The best solution I've found for this issue so far is to create a custom UITextView (i.e. create a new class that extends UITextView) and then implement the selectAll method like this:

- (void)selectAll:(id)sender {
    [super selectAll:sender];
    UITextRange *selectionRange = [self textRangeFromPosition:self.beginningOfDocument toPosition:self.endOfDocument];
    [self performSelector:@selector(setSelectedTextRange:) withObject:selectionRange afterDelay:0.0];
}

Then when you use a text view, set its type to your custom text view type (in your code and in the storyboard). Now you can successfully call the selectAll method whenever you need to. I suppose this should work with UITextField too, but I haven't tried it yet.

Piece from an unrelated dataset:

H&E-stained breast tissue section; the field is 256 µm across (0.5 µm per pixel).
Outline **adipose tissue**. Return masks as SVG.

Fillister answered 28/11, 2014 at 18:31 Comment(0)
A
33

This solution works too and does not require subclassing UITextView, just put this function on your delegate:

OBJECTIVE C -

- (BOOL)textViewShouldBeginEditing:(UITextView *)textView {
  dispatch_async(dispatch_get_main_queue(), ^{
    [textView selectAll:nil];
  });
  return YES;
}

SWIFT 3 -

func textViewDidBeginEditing(_ textView: UITextView) {
    DispatchQueue.main.async {
        textView.selectAll(nil)
    }
}
Anisotropic answered 29/4, 2015 at 1:28 Comment(2)
This answer is totally ridiculous. It's also 100% right!Bedrock
Seriously...why does Apples docs not mention this? I'm sitting there not getting any errors calling selectAll and now a random push to the main.async queue fixes it??! what the what? Lol. sigh... apple fail... can anyone guess what's going on? maybe this "beginEditing" event is actually on the background async thread?Glochidiate
L
6

@brentvatne 's solution worked for me. Posting the Swift syntax so people can copy and paste in the future.

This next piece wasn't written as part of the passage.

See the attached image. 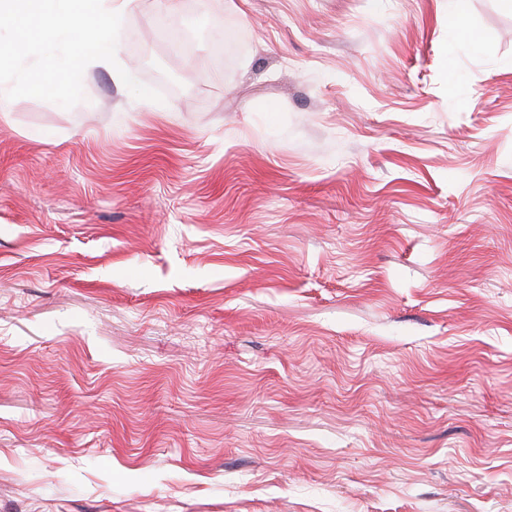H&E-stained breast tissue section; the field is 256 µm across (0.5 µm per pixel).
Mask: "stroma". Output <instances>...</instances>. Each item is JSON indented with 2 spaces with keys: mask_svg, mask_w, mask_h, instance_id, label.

func textViewShouldBeginEditing(textView: UITextView) -> Bool {
    dispatch_async(dispatch_get_main_queue()) {
        textView.selectAll(nil)
    }
    return true
}
Librettist answered 13/11, 2015 at 1:21 Comment(0)
F
3

The best solution I've found for this issue so far is to create a custom UITextView (i.e. create a new class that extends UITextView) and then implement the selectAll method like this:

- (void)selectAll:(id)sender {
    [super selectAll:sender];
    UITextRange *selectionRange = [self textRangeFromPosition:self.beginningOfDocument toPosition:self.endOfDocument];
    [self performSelector:@selector(setSelectedTextRange:) withObject:selectionRange afterDelay:0.0];
}

Then when you use a text view, set its type to your custom text view type (in your code and in the storyboard). Now you can successfully call the selectAll method whenever you need to. I suppose this should work with UITextField too, but I haven't tried it yet.